Biaise avait deux cadavres sur les bras. Est-ce que ça pourrait passer pour une dispute entre amoureux qui aurait dégénéré ? Négatif. Heureusement, personne ne les avait vus entrer, personne ne devait le voir sortir. Quelqu'un allait bien finir par se manifester ou s'inquiéter du raffut dans le studio. Biaise a consulté l’heure sur le réveil. Six heures du matin, à quelques secondes près. C'est seulement à cet instant qu’il s’est aperçu qu’il était nu comme un gros ver. Aucun souvenir de s’être déshabillé. Il a ramassé ses vêtements épars et s’est habillé en toute hâte. Il a pris le pistolet sans y penser ( plus tard, sur le Web, il découvrirait l’existence du semi-automatique tchèque Ceska Zbrojovka, le modèle CZ 92, plus fin qu’un paquet de clopes ), l’a empoché et quitté le studio sans jeter un seul regard en arrière. Il avait vu trop de cadavres ces derniers temps.

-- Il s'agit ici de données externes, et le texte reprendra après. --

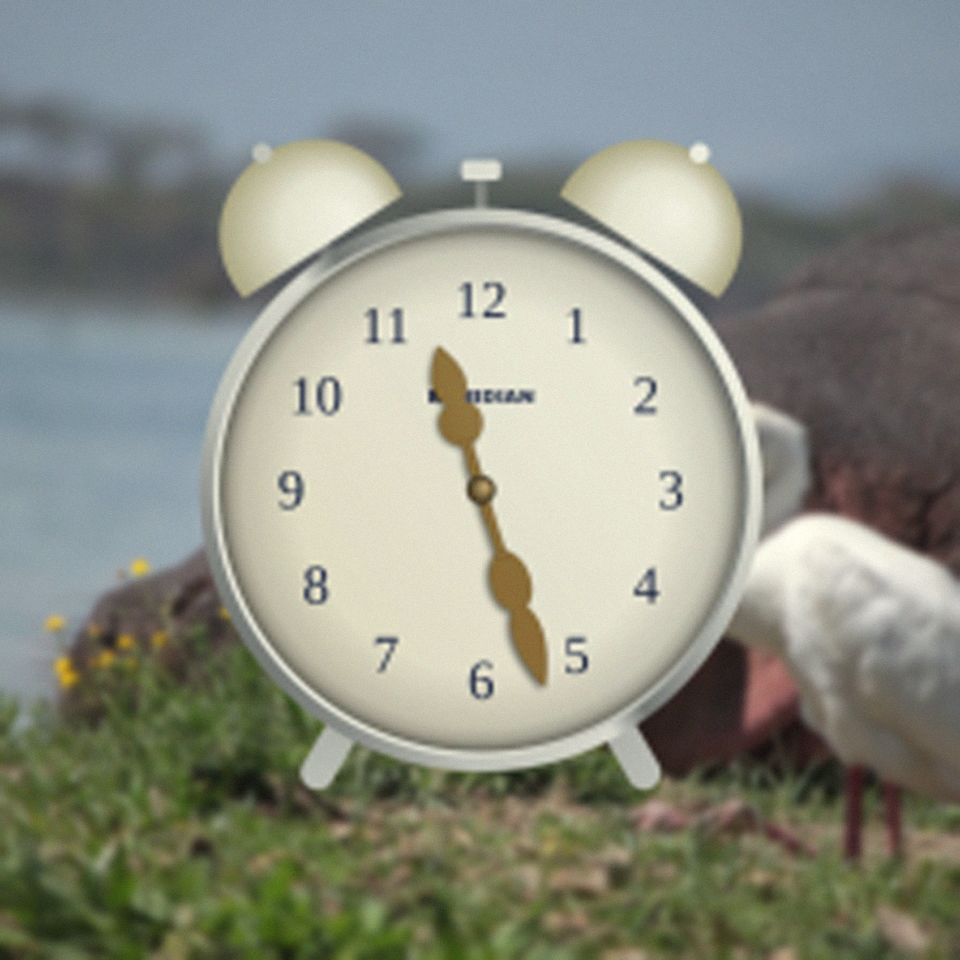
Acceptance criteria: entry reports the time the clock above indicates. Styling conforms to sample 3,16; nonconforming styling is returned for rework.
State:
11,27
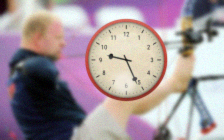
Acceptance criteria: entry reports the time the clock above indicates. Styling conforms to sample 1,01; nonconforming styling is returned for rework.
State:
9,26
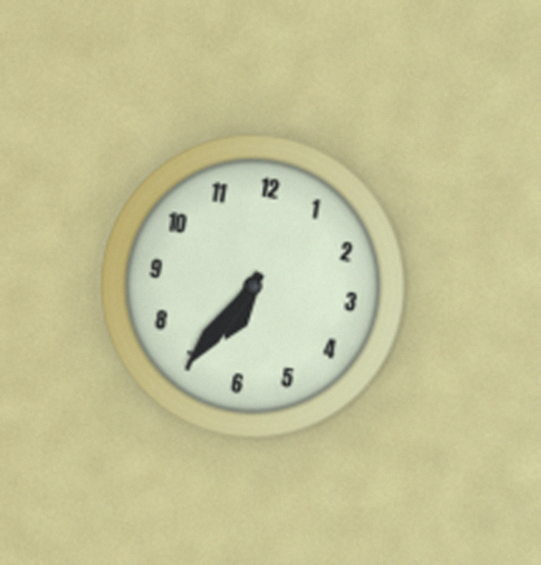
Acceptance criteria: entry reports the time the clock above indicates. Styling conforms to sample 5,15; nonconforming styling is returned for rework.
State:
6,35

Dehors, il a fait quelques pas. Il avait la tremblote du mouton. Il a fixé ses mains, s’est concentré sur elles et, malgré ses efforts, il n’est pas parvenu à les immobiliser. Elles ne lui obéissaient plus. Cette réaction était étonnante.

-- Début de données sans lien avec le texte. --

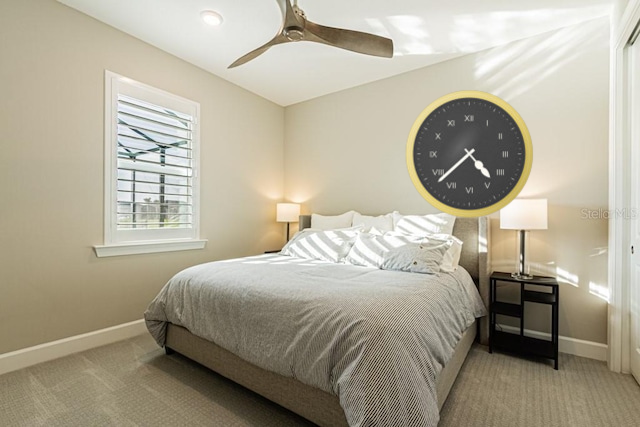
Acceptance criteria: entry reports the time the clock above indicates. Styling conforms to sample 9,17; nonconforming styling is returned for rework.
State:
4,38
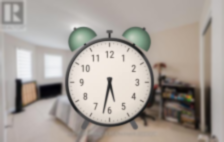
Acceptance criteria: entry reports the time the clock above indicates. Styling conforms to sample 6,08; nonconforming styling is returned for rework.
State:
5,32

Biaise s’est dit que le tueur n'avait commis qu'une seule erreur, grossière et fatale. C'est lui qu'il aurait dû buter avant Anna. Quelle idée de la tuer en premier, non mais quel abruti ! C'était pourtant un pro, il avait crocheté la serrure en silence, était entré à pas de loup dans le studio, et puis il avait dû choisir Anna parce qu'elle lui économisait quelques pas, que le plancher risquait de craquer et de réveiller Biaise, mais, après tout, il n'en savait rien. Enfin si, le tueur avait fait un choix. Mauvais pour Anna, bon pour Biaise, pris dans un étau, entre culpabilité et soulagement. La vie ne tenait qu'à un fil.

Biaise s’est étonné d’être encore en vie.

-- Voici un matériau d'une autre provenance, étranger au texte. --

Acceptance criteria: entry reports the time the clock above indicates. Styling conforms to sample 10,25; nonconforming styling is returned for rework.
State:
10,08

Ce sentiment a été bref. Il s’est suis plié en deux et a dégueulé tout ce qu’il avait dans le ventre. Etait-ce le signe qu’il redevenait plus humain ? Que la vie peu à peu reprenait le dessus sur le parasite qui le bouffait de l'intérieur ?

Le plus drôle, la tête en bas, la gueule ouverte, les mains sur les hanches, c'est que Biaise a essayé de ne pas éclabousser ses chaussures ni le bas de son pantalon. Dérisoire. Après s'être vidé les tripes et avoir repris son souffle, il a examiné le contenu de sa gerbe. Il voulait vérifier que rien de suspect ne s'était glissé dans ses résidus alimentaires. Rassuré, Biaise s’est éloigné en allongeant le pas.